I have been away, my friends. In proximity, I have been no more distant than usual, I admit. In my heart, in my mind, however, I think I have been far, far away. What brings me to this place of being and not-being? If only I knew. But, here's what I have been thinking.
The world is too much with us; late and soon,
Getting and spending, we lay waste our powers;
Little we see in Nature that is ours;
We have given our hearts away, a sordid boon!
This from William Wordsworth. I have been thinking that the world is too much with me. It's not an overly materialistic quality that is with me; it is not that "getting and spending" have laid my powers to waste.
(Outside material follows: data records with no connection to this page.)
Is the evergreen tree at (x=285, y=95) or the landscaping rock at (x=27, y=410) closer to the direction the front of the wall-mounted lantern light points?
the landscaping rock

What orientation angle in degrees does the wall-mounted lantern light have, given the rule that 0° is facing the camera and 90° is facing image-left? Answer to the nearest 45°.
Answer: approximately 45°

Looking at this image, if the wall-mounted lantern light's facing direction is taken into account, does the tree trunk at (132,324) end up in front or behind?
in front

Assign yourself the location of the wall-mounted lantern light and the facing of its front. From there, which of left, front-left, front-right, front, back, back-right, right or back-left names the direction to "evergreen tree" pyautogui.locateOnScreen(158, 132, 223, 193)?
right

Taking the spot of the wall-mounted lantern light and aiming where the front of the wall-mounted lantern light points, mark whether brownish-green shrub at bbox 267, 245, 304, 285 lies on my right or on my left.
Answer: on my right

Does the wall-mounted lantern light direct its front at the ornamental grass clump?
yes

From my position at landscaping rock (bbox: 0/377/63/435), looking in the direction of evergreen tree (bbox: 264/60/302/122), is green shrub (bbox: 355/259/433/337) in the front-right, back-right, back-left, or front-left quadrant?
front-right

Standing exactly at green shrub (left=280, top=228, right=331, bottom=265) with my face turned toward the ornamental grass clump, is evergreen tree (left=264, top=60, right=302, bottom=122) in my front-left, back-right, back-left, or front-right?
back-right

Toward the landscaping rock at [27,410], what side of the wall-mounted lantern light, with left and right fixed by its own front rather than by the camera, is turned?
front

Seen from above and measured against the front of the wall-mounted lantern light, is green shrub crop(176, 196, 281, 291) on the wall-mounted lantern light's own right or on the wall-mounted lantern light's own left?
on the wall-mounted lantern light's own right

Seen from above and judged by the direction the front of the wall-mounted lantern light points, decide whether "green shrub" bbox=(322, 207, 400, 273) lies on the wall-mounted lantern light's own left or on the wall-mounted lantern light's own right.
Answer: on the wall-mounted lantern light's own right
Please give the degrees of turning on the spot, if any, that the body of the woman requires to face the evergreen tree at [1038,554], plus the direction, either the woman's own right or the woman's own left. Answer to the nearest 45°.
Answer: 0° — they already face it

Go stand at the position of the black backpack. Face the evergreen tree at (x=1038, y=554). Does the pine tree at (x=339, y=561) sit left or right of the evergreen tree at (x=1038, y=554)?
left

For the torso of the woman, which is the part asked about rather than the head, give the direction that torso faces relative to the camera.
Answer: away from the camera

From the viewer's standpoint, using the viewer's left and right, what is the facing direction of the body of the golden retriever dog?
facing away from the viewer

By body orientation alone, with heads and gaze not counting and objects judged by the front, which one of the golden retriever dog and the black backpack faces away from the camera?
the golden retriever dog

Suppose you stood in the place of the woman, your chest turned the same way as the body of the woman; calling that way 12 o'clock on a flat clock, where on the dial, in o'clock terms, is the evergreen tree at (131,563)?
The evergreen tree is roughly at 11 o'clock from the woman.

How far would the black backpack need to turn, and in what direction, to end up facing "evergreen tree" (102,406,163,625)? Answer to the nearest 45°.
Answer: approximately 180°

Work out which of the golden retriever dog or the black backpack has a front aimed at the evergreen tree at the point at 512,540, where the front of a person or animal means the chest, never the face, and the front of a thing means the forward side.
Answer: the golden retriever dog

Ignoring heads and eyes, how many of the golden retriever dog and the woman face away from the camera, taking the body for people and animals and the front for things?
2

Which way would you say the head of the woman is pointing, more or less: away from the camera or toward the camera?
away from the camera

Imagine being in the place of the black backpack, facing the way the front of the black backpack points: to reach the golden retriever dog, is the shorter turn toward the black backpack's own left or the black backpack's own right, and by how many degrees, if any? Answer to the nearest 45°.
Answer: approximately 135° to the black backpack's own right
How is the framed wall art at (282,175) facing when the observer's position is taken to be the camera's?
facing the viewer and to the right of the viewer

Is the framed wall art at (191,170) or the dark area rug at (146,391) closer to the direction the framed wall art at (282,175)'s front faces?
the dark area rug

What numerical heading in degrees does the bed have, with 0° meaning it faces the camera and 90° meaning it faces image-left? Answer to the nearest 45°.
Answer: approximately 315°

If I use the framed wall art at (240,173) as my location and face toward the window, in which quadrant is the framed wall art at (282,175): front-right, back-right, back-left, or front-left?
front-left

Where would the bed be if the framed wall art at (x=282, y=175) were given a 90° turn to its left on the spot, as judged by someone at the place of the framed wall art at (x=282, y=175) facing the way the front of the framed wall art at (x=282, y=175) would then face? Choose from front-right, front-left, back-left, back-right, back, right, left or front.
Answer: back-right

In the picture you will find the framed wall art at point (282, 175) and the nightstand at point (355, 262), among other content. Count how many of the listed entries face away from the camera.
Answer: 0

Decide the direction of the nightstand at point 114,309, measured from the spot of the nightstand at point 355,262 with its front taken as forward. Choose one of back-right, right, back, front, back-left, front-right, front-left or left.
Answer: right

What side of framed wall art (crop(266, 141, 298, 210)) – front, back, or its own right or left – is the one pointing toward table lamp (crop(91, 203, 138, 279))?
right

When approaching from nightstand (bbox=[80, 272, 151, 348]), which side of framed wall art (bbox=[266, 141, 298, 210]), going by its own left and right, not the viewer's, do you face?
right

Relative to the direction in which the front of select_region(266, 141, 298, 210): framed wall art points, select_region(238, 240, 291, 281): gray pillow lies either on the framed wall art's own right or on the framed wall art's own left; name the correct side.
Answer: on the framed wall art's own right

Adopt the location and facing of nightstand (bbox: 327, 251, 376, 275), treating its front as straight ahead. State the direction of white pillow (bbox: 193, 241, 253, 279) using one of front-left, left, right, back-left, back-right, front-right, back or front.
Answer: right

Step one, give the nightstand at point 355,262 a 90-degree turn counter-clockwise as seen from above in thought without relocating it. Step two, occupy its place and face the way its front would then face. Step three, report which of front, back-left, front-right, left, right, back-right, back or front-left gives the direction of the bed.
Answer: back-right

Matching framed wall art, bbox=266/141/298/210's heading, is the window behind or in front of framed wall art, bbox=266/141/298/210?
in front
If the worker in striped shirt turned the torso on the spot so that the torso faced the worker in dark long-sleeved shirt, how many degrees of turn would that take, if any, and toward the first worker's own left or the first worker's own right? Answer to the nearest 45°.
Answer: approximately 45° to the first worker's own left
But, I am too much wrapped up in the matters of the world that matter to me, namely my job, and it is driving me to distraction. It is a familiar lament you have heard from me, but those several students collected in my mind, those ungraded assignments pooled in the corners of my stacks of "to do," those impending conferences penciled inevitably on my calendar seem to have a stranglehold on me right now. Too often Monkey has to ask if I am okay, as I stand by the stove pouring a cup of tea with a far off look on my face. In some ways it is just the price of doing business, but, in my more gloomily reflective moments, I wonder if I can pedal through these recurring swales of dread (for that is more than half what they are) for many more seasons.
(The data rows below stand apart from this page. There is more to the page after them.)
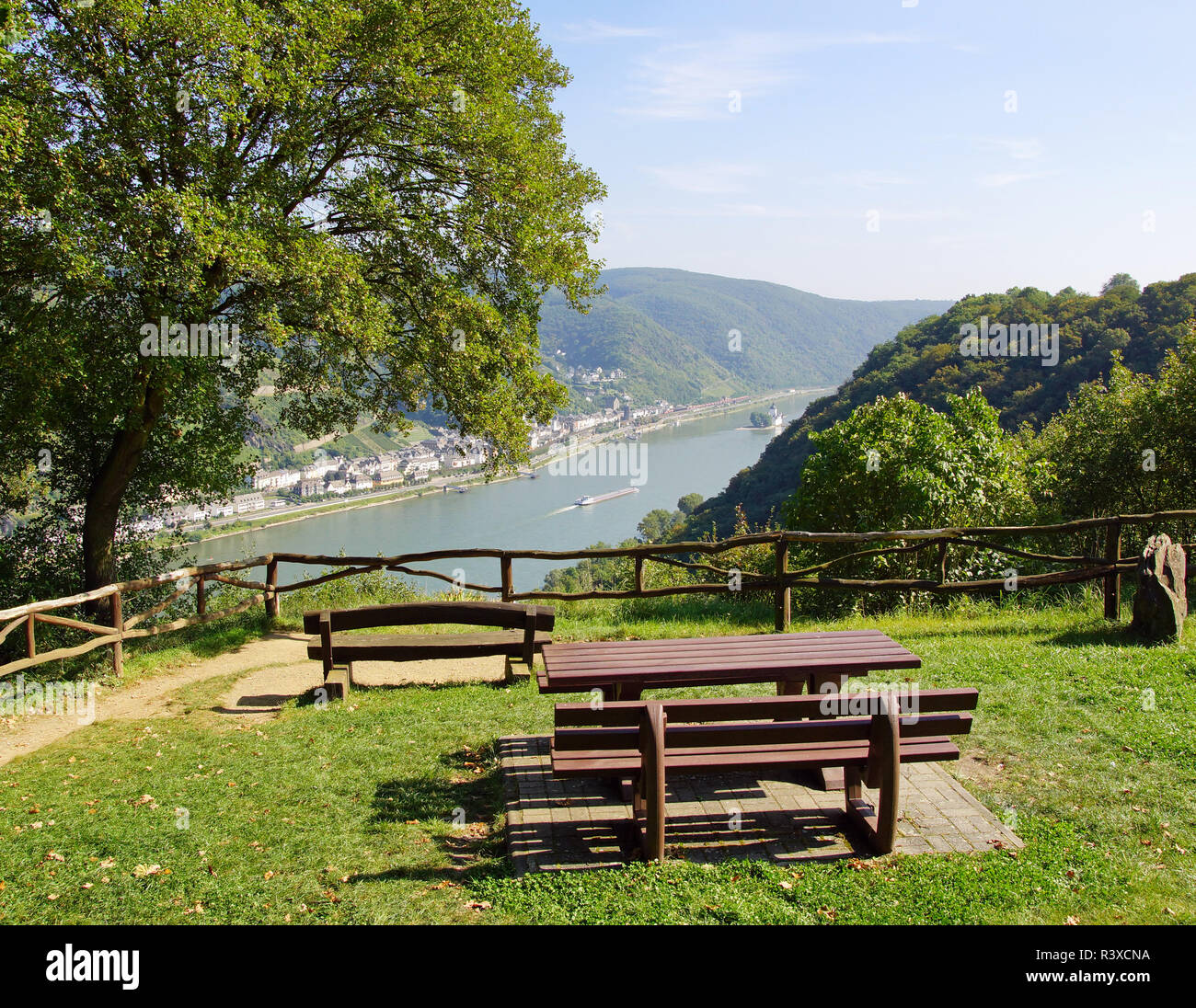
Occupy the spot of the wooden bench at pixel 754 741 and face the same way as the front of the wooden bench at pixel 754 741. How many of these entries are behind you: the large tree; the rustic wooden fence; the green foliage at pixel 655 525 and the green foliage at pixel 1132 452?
0

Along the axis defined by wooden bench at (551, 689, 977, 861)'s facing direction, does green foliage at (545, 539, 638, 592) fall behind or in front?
in front

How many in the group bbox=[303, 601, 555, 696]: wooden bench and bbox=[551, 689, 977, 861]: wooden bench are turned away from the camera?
2

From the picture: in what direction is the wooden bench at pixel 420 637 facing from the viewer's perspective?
away from the camera

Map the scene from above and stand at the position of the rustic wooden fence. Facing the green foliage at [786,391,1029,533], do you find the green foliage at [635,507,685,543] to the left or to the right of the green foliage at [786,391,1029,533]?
left

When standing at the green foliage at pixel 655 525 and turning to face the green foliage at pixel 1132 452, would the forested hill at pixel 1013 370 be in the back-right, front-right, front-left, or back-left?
front-left

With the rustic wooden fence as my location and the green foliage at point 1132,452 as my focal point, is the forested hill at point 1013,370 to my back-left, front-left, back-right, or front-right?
front-left

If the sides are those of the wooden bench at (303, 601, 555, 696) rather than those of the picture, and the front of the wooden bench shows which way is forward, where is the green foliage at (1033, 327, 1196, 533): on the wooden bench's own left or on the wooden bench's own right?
on the wooden bench's own right

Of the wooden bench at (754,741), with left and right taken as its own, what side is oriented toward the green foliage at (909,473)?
front

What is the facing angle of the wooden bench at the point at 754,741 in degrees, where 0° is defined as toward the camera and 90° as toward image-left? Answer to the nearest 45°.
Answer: approximately 180°

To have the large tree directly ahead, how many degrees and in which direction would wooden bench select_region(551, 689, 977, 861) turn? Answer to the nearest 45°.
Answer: approximately 45° to its left

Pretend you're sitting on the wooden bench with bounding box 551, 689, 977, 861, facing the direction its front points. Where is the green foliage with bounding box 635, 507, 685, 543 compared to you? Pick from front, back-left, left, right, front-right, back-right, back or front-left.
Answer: front

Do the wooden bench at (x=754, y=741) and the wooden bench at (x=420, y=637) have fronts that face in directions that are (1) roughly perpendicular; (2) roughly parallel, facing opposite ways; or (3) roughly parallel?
roughly parallel

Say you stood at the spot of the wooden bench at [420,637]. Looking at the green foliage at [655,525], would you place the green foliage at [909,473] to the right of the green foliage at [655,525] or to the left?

Then again, maybe I just need it to be Spring, and fast!
The mass of men lead lives of quiet desperation and go to the grave with the song still in them.
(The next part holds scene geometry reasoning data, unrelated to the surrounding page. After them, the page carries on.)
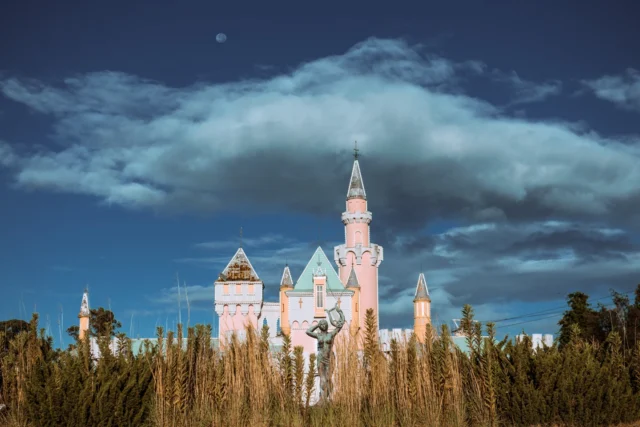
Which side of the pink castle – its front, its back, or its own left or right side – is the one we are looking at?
front

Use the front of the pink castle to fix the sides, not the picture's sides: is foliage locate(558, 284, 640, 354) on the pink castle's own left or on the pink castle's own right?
on the pink castle's own left

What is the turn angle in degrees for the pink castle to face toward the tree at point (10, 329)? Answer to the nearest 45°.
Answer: approximately 45° to its right

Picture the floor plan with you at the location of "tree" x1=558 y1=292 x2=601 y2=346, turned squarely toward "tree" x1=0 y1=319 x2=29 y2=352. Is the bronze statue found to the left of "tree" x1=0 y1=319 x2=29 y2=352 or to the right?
left

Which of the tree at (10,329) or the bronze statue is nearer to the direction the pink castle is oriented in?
the bronze statue

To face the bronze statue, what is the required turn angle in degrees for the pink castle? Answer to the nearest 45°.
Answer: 0° — it already faces it
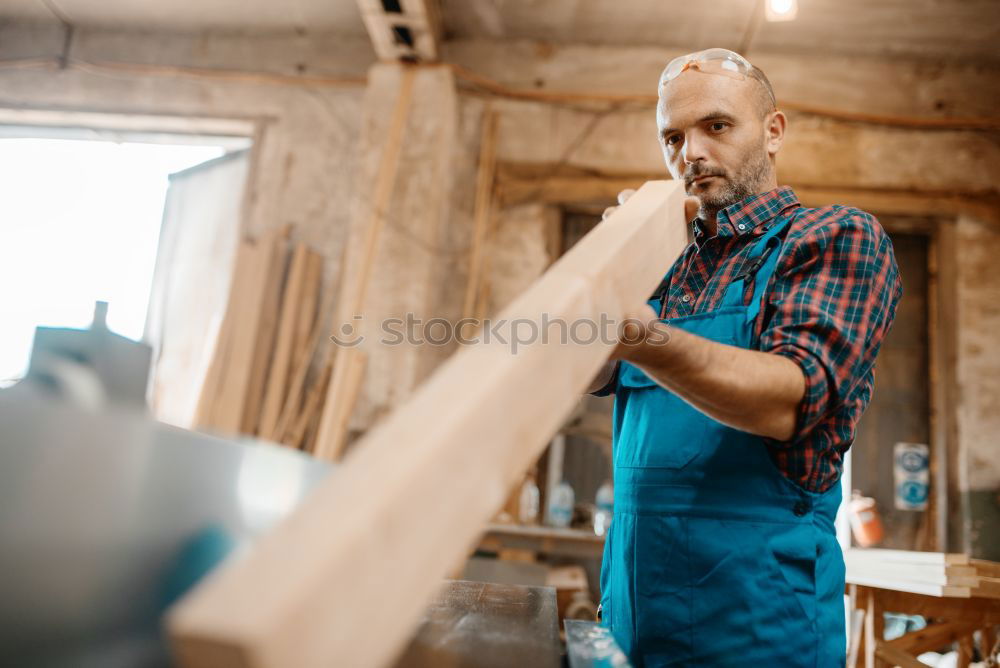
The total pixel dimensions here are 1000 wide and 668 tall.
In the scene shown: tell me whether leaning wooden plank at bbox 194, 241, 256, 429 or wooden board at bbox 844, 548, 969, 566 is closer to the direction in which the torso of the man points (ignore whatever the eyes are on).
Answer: the leaning wooden plank

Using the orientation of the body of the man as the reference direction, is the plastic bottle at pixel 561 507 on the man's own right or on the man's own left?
on the man's own right

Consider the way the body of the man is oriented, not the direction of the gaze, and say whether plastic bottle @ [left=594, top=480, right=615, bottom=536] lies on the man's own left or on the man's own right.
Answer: on the man's own right

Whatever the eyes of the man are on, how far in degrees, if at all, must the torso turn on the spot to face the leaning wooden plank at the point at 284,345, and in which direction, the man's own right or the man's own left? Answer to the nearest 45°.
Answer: approximately 90° to the man's own right

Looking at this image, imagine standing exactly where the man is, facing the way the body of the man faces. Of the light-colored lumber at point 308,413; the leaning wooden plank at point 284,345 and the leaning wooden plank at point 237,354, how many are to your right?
3

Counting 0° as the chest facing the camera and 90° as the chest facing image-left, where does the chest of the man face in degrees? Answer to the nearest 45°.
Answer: approximately 45°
This from HD Thoreau. Why this metaphysical crisis? [He shrugs.] Does he think there is something else out there for him to be doing? [He yawns.] Is there something that has been brewing somewhere in his creative soul? Something that he feels all mankind needs to hear or see or read in order to complete their lives? [He blinks.] Is there a song in there that has yet to be sung? [He smiles.] Why is he writing about himself in the third person? [He exits.]
++++++++++
I thought to regale you last week with the line up of films Monkey and I will be seeing at CoMo's T/F at the end of the month, but I didn't. And I thought I'd give you an hour by hour recap of my snow day on Friday, but I didn't. Then I thought I'd make a big deal out of the start of Spring Training, but no. This is what you get. I hope it was worth the wait.
Steering a course for clearer skies ahead.
3 comments:
It's always worth the wait.
Hope I get to see you two for more than 3 fleeting moments in the Box Office this year!!!!
Hang in - spring will be here soon.
Of course I missed you and wondered what was happening. Of course this is more than worth the wait.
These are important questions. Indeed, these are questions of soul, that also indicate that you are not "dead inside" and in fact will probably lead you toward living more fully.
May you love and honor the questions.
Love from me,
Anon AMVB
That was both deep and wide Anthony! Pencil me in sometime next weekend but do remember I live in the 65109 area code now so I'm a bit less spontaneous. And another thing....July 11th - save the date!